Would not be surprised, if you can come up with an example where the manual approach allows you to do something one can’t with the google way however.

But the view pane find (Cmd+F) does that by default. If you type in the box Library of Congress the matches are to the exact phrase, not instances of any individual word. IOW, congress in its own does not match.

Noting that defaults of the two optimisations in the Find bar’s pop-up menu:

  • case sensitive (off by default)
  • regex (on by default)

…then typing Library of Congress in the find box is the same as the agent query:

$Text.icontains("Library of Congress") | $Name.icontains("Library of Congress")

(you can optionally pick to also OR-include include a single user attribute as the source - or use any one or two of those three possible sources)

So, to my understanding, Find view already defaults to the the Google notion that the quoted term must be in the answer. TBH though, google doesn’t play by that rule and offers you other irrelevant matches without the term—I suspect it occurs if the algo worries it has too few matches.

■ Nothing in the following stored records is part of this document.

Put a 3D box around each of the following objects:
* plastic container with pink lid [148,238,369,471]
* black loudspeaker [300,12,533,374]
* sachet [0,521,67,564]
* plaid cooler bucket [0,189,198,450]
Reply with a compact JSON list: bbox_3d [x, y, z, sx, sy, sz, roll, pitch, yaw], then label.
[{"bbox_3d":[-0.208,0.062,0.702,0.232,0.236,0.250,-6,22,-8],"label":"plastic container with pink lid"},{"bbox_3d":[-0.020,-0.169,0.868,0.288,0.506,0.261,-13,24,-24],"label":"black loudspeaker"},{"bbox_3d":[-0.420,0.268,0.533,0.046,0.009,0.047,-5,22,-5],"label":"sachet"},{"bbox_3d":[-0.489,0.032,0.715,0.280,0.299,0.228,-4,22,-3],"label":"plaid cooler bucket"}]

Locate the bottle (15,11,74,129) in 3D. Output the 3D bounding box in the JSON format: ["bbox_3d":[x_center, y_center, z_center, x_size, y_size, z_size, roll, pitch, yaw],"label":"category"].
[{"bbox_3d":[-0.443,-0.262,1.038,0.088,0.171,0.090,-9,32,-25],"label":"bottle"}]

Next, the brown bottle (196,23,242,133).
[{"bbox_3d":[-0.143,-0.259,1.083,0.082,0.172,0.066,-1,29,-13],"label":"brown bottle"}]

So I’m unclear as to what problem you are solving. What do you mean by a “broad and coarse query”? One that you can’t define but which gives the desired result? I don’t mean the last in a snarky sense, but search result effectiveness can be highly subjective and as much lack as correct user input. I generally find Google needs more prodding to get close to answer links worth clicking partly as its indexing tends to default to too wide a match. also is there a difference, in your experience in the app of using find with single words as opposed to phrases? If so, in what way? It seems the OP’s point was about searching a list of words (implicit: also phrases) co-occurring in a searched attribute but it seems you want something different.

2 Likes

Hi there, I’m curious, what and I doing wrong? When I hit enter with “Vancouver&doctors” in the search result dialog does not pop up. If I do one or the other word it does.

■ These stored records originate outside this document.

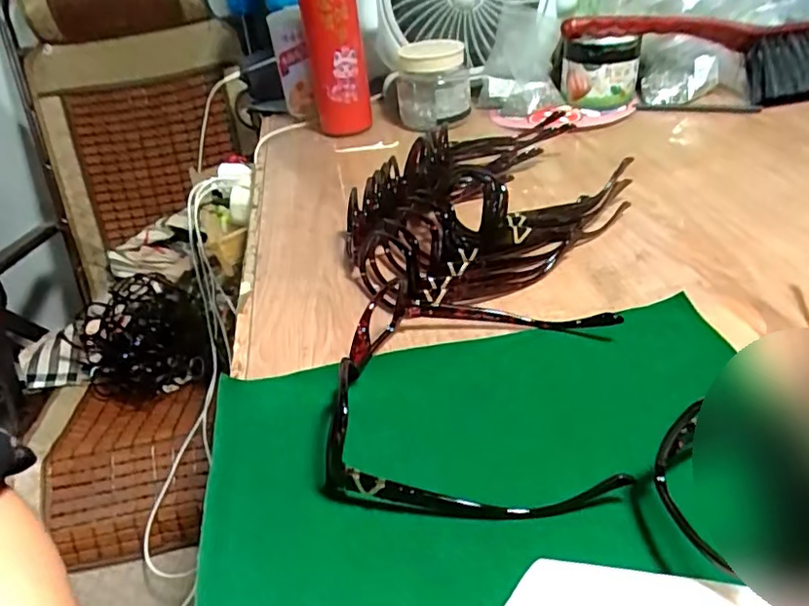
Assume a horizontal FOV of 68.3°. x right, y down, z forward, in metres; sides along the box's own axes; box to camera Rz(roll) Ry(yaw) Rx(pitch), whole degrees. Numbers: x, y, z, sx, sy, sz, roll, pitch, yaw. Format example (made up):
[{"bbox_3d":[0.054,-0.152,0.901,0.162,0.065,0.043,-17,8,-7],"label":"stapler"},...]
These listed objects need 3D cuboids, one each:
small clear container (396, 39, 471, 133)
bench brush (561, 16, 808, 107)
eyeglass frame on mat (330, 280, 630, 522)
[{"bbox_3d":[0.035,-0.269,0.732,0.089,0.084,0.101,-5,35,3],"label":"small clear container"},{"bbox_3d":[0.362,-0.286,0.691,0.345,0.100,0.076,2,36,12],"label":"bench brush"},{"bbox_3d":[0.037,0.036,0.324,0.156,0.049,0.150,1,36,12],"label":"eyeglass frame on mat"}]

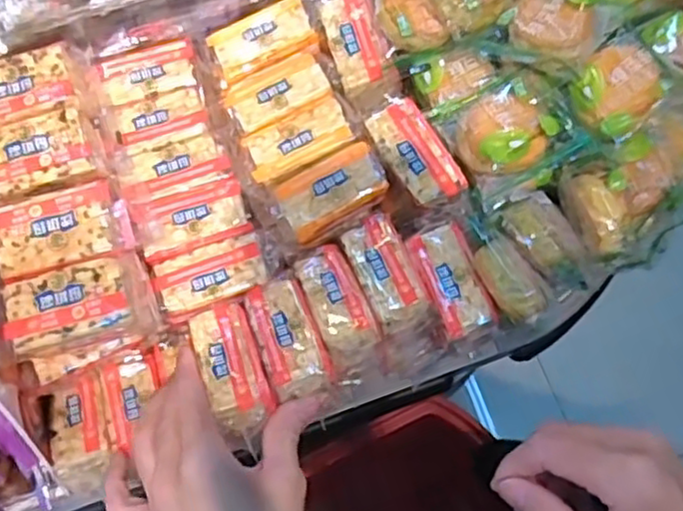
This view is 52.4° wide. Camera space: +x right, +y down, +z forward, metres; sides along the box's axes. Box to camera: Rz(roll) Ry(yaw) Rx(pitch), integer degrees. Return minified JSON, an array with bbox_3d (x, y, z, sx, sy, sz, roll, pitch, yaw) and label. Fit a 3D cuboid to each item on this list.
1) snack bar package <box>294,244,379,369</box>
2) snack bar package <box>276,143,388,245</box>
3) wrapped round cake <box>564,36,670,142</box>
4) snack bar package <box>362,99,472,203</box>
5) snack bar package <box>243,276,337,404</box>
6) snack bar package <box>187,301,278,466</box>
[{"bbox_3d":[-0.004,0.029,0.444,0.034,0.029,0.080,-22,74,-8],"label":"snack bar package"},{"bbox_3d":[-0.006,-0.042,0.450,0.067,0.015,0.042,-29,75,-10],"label":"snack bar package"},{"bbox_3d":[0.172,-0.104,0.430,0.049,0.024,0.055,42,76,11],"label":"wrapped round cake"},{"bbox_3d":[0.049,-0.067,0.447,0.036,0.013,0.069,-34,76,-11],"label":"snack bar package"},{"bbox_3d":[-0.033,0.050,0.425,0.038,0.021,0.075,-22,74,-8],"label":"snack bar package"},{"bbox_3d":[-0.064,0.070,0.418,0.036,0.016,0.089,-21,74,-8],"label":"snack bar package"}]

You’re right. I invented some regex syntax that doesn’t exist.

1 Like

Yes, Find only searches on one term across between minumum one and maximum three attributes. The search carried out against the attributes is the same as query:

$Attr.icontains("My Search Term")

Of the two drop-down options, ticking ‘case sensitive changes’ the query to:

$Attr.contains("My Search Term")

Dropping the regex option makes the query—without case sensitivity:

$Attr ==  "My Search Term".lowercase();

or no regex with case sensitivity:

$Attr == "My Search Term";

It may not be what people want, but hopefully gives a better handle about what the Find box search is doing. :slight_smile:

Gotcha, a multi-term find or a “near” operation could be pretty coll. Perhaps we bring the discussion to the backstage, including the idea of filtering search to a specific container.